• [Document excerpt]:
↓↓↓

INSTITUTE OF APPLIED PHYSICS - Antireflective surfaces

Antireflective surfaces

Antireflective surfaces have been fundamental for numerous optical applications for decades. They can be found in many consumer products (e.g. eyeglass lenses, camera objectives) as well as in lab systems and highly specialised optics. One method to reduce surface reflections are antireflective structures (ARS), also called moth eye structures. In contrast to inference coatings, these ARS have a wide angular and spectral behaviour which is determined by the depth and lateral size of the structures. They provide high damage threshold and temperature stability due to their monolithic build [1].
Fabrication techniques have been developed to create ARS on silicon (so-called black silicon) and fused silica for broad spectral and angular applications in the UV, VIS, and IR band. To fabricate deterministically ordered ARS high-end electron beam lithography to (see Fig.1) have been used. Also stochastic structures by a so-called self-masking etching process (see Fig.2) are created. Both methods provide high performance ARS, the latter being faster and more cost-efficient. The implementation options of silicon or fused silica ARS are manifold. They can be used in high efficient solar cells, metrology systems, objectives, high power applications, etc. Recently, the IAP fabricated highly transmission enhanced ARS lenses for the UV range [2].

↑↑↑

Chart analysis data
↓↓↓

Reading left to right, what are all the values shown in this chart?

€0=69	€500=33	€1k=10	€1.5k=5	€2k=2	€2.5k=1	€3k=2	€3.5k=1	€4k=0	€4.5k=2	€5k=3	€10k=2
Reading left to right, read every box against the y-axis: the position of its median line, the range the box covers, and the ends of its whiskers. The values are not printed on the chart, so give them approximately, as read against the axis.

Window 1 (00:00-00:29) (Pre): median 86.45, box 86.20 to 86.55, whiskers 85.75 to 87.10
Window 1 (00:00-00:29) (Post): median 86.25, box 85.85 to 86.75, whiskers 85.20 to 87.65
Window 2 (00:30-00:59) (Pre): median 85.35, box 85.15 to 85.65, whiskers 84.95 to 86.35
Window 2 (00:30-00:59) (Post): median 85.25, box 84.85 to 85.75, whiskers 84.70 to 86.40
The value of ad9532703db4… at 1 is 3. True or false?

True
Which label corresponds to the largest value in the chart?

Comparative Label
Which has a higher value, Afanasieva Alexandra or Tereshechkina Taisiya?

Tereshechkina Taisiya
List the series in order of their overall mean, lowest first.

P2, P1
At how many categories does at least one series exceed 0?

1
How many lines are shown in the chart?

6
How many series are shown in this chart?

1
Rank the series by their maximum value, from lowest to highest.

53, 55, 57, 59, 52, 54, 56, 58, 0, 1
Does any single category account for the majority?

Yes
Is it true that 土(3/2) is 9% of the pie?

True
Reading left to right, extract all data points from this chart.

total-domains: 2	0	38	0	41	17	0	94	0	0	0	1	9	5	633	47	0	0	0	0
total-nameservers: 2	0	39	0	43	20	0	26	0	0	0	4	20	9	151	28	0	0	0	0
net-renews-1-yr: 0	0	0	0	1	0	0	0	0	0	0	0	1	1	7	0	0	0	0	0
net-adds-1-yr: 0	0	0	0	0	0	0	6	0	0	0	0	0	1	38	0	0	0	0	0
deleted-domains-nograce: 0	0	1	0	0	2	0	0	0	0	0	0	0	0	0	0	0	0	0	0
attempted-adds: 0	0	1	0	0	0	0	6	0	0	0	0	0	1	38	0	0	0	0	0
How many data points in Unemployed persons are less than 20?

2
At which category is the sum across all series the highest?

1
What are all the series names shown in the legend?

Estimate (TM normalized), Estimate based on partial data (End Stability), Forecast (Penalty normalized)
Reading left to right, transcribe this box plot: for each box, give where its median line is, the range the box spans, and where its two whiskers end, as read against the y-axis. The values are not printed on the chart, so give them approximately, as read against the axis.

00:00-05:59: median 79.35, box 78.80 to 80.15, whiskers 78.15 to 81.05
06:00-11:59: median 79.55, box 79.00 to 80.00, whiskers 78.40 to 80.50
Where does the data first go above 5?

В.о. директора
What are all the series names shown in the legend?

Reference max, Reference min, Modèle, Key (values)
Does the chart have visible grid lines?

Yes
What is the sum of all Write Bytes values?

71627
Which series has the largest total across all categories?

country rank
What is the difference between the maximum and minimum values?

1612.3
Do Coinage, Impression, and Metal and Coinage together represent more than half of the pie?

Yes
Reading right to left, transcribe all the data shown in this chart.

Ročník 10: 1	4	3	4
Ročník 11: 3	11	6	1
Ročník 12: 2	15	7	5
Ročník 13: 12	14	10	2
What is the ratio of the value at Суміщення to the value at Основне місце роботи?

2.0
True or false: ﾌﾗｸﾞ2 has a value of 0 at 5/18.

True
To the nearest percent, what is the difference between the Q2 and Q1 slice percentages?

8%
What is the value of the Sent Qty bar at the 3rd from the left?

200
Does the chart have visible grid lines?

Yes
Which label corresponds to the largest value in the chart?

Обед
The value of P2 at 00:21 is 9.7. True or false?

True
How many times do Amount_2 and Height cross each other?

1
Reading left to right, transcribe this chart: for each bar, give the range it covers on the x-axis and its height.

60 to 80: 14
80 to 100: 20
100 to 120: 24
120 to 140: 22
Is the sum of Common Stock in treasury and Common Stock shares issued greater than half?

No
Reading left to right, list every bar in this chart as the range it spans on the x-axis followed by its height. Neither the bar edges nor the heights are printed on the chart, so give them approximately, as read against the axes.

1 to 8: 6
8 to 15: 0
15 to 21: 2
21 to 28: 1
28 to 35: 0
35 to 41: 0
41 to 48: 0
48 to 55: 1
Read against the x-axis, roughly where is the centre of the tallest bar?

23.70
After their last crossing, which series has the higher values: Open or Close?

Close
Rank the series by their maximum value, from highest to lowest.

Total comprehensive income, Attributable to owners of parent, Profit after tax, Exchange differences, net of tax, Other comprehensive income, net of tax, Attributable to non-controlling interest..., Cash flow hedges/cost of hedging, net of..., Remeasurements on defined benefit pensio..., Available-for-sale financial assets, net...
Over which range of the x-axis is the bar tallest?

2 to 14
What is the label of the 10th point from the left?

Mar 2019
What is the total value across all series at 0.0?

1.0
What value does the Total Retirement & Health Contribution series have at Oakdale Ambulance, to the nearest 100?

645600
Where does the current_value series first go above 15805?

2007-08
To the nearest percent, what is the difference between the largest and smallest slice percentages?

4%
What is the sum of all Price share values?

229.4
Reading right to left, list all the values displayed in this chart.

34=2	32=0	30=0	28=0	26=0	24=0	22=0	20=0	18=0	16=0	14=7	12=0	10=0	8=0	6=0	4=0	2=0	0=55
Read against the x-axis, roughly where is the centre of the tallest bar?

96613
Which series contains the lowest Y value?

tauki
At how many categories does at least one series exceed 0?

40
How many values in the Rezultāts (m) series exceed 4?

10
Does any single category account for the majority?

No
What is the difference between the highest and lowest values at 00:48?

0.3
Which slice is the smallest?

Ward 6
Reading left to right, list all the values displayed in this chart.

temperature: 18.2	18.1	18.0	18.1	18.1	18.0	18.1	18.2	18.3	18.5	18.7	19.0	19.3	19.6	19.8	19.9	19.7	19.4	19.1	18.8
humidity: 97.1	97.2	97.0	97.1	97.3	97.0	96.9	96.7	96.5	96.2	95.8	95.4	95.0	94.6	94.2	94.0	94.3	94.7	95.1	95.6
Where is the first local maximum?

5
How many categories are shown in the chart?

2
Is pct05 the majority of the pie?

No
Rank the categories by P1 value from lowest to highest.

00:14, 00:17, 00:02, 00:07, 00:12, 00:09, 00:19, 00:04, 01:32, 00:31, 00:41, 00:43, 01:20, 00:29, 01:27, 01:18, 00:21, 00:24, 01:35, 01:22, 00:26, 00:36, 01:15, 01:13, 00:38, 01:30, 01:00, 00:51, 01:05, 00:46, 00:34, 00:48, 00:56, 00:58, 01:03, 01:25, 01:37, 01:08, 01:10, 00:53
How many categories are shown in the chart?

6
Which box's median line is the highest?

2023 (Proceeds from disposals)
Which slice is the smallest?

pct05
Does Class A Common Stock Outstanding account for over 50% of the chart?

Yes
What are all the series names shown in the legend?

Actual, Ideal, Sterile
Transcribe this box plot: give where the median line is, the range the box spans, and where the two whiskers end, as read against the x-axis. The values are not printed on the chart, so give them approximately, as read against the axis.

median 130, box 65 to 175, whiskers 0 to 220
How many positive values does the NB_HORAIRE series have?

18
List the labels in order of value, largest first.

↑↑↑

• [Apply what you read]:
[A] According to the page on antireflective surfaces, what determines the angular and spectral behavior of antireflective structures?
[B] Repeat the passage of the antireflective surfaces page from "Antireflective surfaces have" to "monolithic build [1].".
[C] Pick up the page on antireflective surfaces after its final sentence and continue it.

• [Responses by item number]:
[A] The depth and lateral size of the structures.

[B]
Antireflective surfaces have been fundamental for numerous optical applications for decades. They can be found in many consumer products (e.g. eyeglass lenses, camera objectives) as well as in lab systems and highly specialised optics. One method to reduce surface reflections are antireflective structures (ARS), also called moth eye structures. In contrast to inference coatings, these ARS have a wide angular and spectral behaviour which is determined by the depth and lateral size of the structures. They provide high damage threshold and temperature stability due to their monolithic build [1].

[C]
Antireflective surfaces_TKB_Schulze_1
Fig.1: Deterministically ordered antireflective structures (ARS). Left: Antireflective silicon surface for a
        THz application. The structure depth in approx. 500 µm and the pillar width about 35 µm.
        Right: ARS in fused silica for antireflection in the IR range. Structure depth and period are 3 µm
        and 500 nm, respectively.

Antireflective surfaces_TKB_Schulze_2
Fig.2: Stochastic antireflective structures on silicon (left) and on fused silica (right).

[1] M. Schulze, M. Damm, M. Helgert, E.-B. Kley, S. Nolte, and A. Tünnermann:
     Durability of stochastic antireflective structures - analyses on damage thresholds
     and adsorbate elimination, Opt. Express 20 (16), 18348-18355 (2012).

[2] M. Schulze, D. Lehr, M. Helgert, E.-B. Kley, and A. Tünnermann: Transmission
     enhanced optical lenses with self-organized antireflective subwavelength
     structures for the UV range, Opt. Lett. 36 (19), 3924-3926 (2011).